PLANO – Em janeiro de 2023, o Governo Federal restabeleceu o Plano de Ação para a Prevenção e Controle do Desmatamento na Amazônia Legal (PPCDAm) e retomou a coordenação interministerial das ações contra o desmatamento. Também foram restabelecidas estratégias de prevenção e controle para os demais biomas.

Leia mais: Uma mudança que permite ao Brasil manter firme o compromisso de buscar o desmatamento ilegal zero em 2030

TAXAS

AMAZÔNIA – É na maior floresta tropical do planeta que essa virada aparece com mais força. Segundo o Prodes, do Instituto Nacional de Pesquisas Espaciais (INPE), a área desmatada na Amazônia passou de 12.474 km² em 2022 para 7.806 km² em 2023, 6.071 km² em 2024 e 5.111 km² em 2025. Em três anos, o desmatamento anual caiu cerca de 59% em relação ao patamar de 2022. Só entre 2024 e 2025, a redução foi de 15,8%.

O Deter, sistema que produz alertas para orientar as ações de fiscalização e controle, oferece um retrato ainda mais recente. Entre agosto de 2025 e julho de 2026, foram 2.874,38 km² sob alerta de desmatamento na Amazônia, 36,87% menos que no período imediatamente anterior, quando foram registrados cerca de 4.495 km². É o menor valor de toda a série histórica do Deter.

CERRADO– A curva também mudou de direção em outros biomas. No Cerrado, o Prodes mostra que o desmatamento passou de 10.689 km² em 2022 para 7.235 km² em 2025, uma redução de cerca de 32%. Só entre 2024 e 2025, a queda foi de 11,5%. Em 2026, o Deter registrou 5.119,46 km² sob alertas, redução de 7,8% em relação ao período anterior.
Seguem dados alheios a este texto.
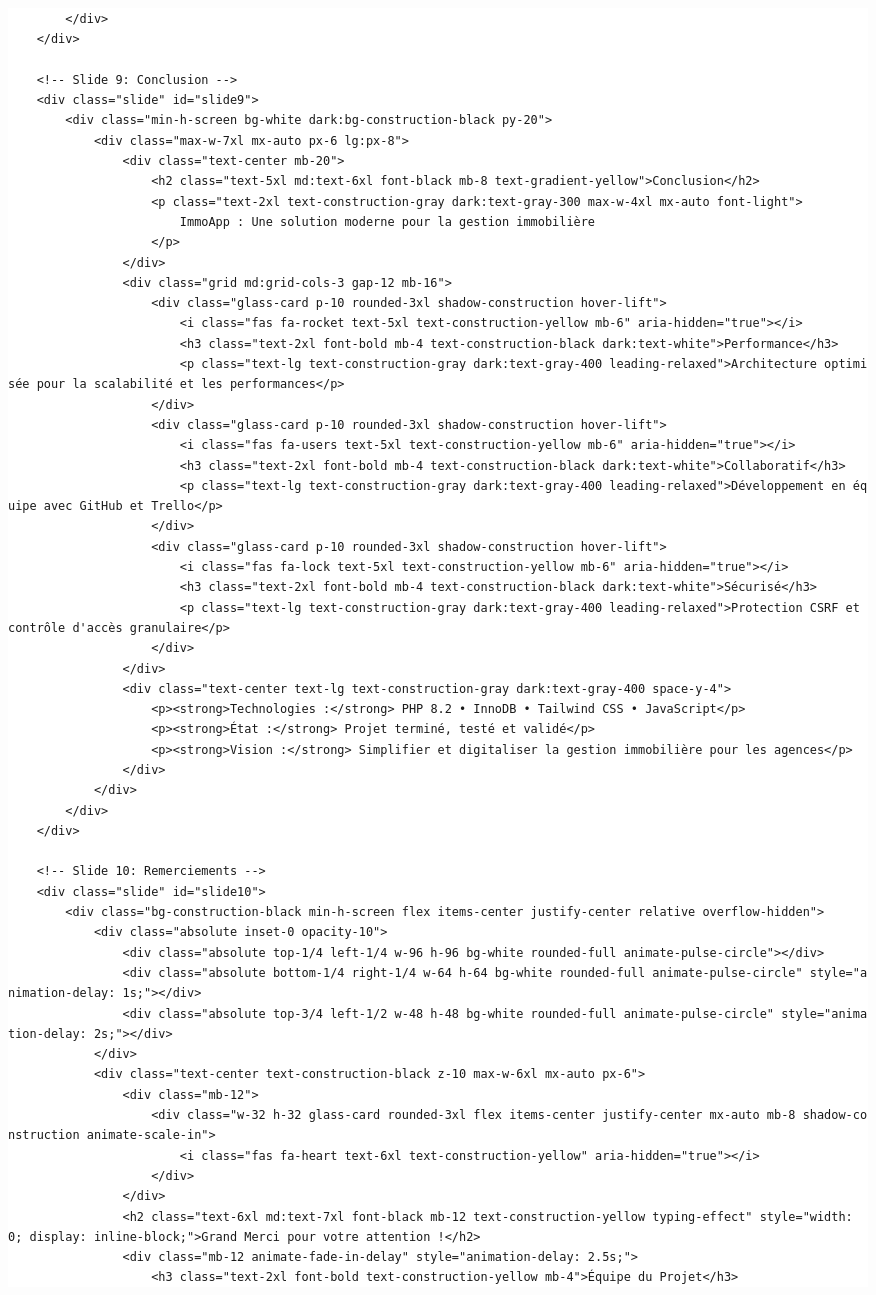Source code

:             </div>
        </div>

        <!-- Slide 9: Conclusion -->
        <div class="slide" id="slide9">
            <div class="min-h-screen bg-white dark:bg-construction-black py-20">
                <div class="max-w-7xl mx-auto px-6 lg:px-8">
                    <div class="text-center mb-20">
                        <h2 class="text-5xl md:text-6xl font-black mb-8 text-gradient-yellow">Conclusion</h2>
                        <p class="text-2xl text-construction-gray dark:text-gray-300 max-w-4xl mx-auto font-light">
                            ImmoApp : Une solution moderne pour la gestion immobilière
                        </p>
                    </div>
                    <div class="grid md:grid-cols-3 gap-12 mb-16">
                        <div class="glass-card p-10 rounded-3xl shadow-construction hover-lift">
                            <i class="fas fa-rocket text-5xl text-construction-yellow mb-6" aria-hidden="true"></i>
                            <h3 class="text-2xl font-bold mb-4 text-construction-black dark:text-white">Performance</h3>
                            <p class="text-lg text-construction-gray dark:text-gray-400 leading-relaxed">Architecture optimisée pour la scalabilité et les performances</p>
                        </div>
                        <div class="glass-card p-10 rounded-3xl shadow-construction hover-lift">
                            <i class="fas fa-users text-5xl text-construction-yellow mb-6" aria-hidden="true"></i>
                            <h3 class="text-2xl font-bold mb-4 text-construction-black dark:text-white">Collaboratif</h3>
                            <p class="text-lg text-construction-gray dark:text-gray-400 leading-relaxed">Développement en équipe avec GitHub et Trello</p>
                        </div>
                        <div class="glass-card p-10 rounded-3xl shadow-construction hover-lift">
                            <i class="fas fa-lock text-5xl text-construction-yellow mb-6" aria-hidden="true"></i>
                            <h3 class="text-2xl font-bold mb-4 text-construction-black dark:text-white">Sécurisé</h3>
                            <p class="text-lg text-construction-gray dark:text-gray-400 leading-relaxed">Protection CSRF et contrôle d'accès granulaire</p>
                        </div>
                    </div>
                    <div class="text-center text-lg text-construction-gray dark:text-gray-400 space-y-4">
                        <p><strong>Technologies :</strong> PHP 8.2 • InnoDB • Tailwind CSS • JavaScript</p>
                        <p><strong>État :</strong> Projet terminé, testé et validé</p>
                        <p><strong>Vision :</strong> Simplifier et digitaliser la gestion immobilière pour les agences</p>
                    </div>
                </div>
            </div>
        </div>

        <!-- Slide 10: Remerciements -->
        <div class="slide" id="slide10">
            <div class="bg-construction-black min-h-screen flex items-center justify-center relative overflow-hidden">
                <div class="absolute inset-0 opacity-10">
                    <div class="absolute top-1/4 left-1/4 w-96 h-96 bg-white rounded-full animate-pulse-circle"></div>
                    <div class="absolute bottom-1/4 right-1/4 w-64 h-64 bg-white rounded-full animate-pulse-circle" style="animation-delay: 1s;"></div>
                    <div class="absolute top-3/4 left-1/2 w-48 h-48 bg-white rounded-full animate-pulse-circle" style="animation-delay: 2s;"></div>
                </div>
                <div class="text-center text-construction-black z-10 max-w-6xl mx-auto px-6">
                    <div class="mb-12">
                        <div class="w-32 h-32 glass-card rounded-3xl flex items-center justify-center mx-auto mb-8 shadow-construction animate-scale-in">
                            <i class="fas fa-heart text-6xl text-construction-yellow" aria-hidden="true"></i>
                        </div>
                    </div>
                    <h2 class="text-6xl md:text-7xl font-black mb-12 text-construction-yellow typing-effect" style="width: 0; display: inline-block;">Grand Merci pour votre attention !</h2>
                    <div class="mb-12 animate-fade-in-delay" style="animation-delay: 2.5s;">
                        <h3 class="text-2xl font-bold text-construction-yellow mb-4">Équipe du Projet</h3>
CAATINGA- Entre 2024 e 2025, o desmatamento recuou 34,3% na Caatinga, para 2.289,54 km²; 15,32% na Mata Atlântica, para 402,36 km²; e 41,7% no Pampa, para 305,48 km².

PANTANAL- a queda foi ainda maior: de 789 km² em 2022 para 291 km² em 2025, redução de aproximadamente 63%. Somente entre 2024 e 2025, o recuo foi de 65,4%, a maior queda proporcional apresentada pelo Prodes 2024/2025 entre os biomas.

NACIONAL – O movimento aparece também quando se olha o Brasil como um todo. A área de vegetação nativa suprimida nos biomas monitorados pelo Prodes caiu de 28.368 km² em 2022 para 24.130 km² em 2023, 19.571 km² em 2024 e 15.635 km² em 2025. Em três anos, uma redução de cerca de 45%.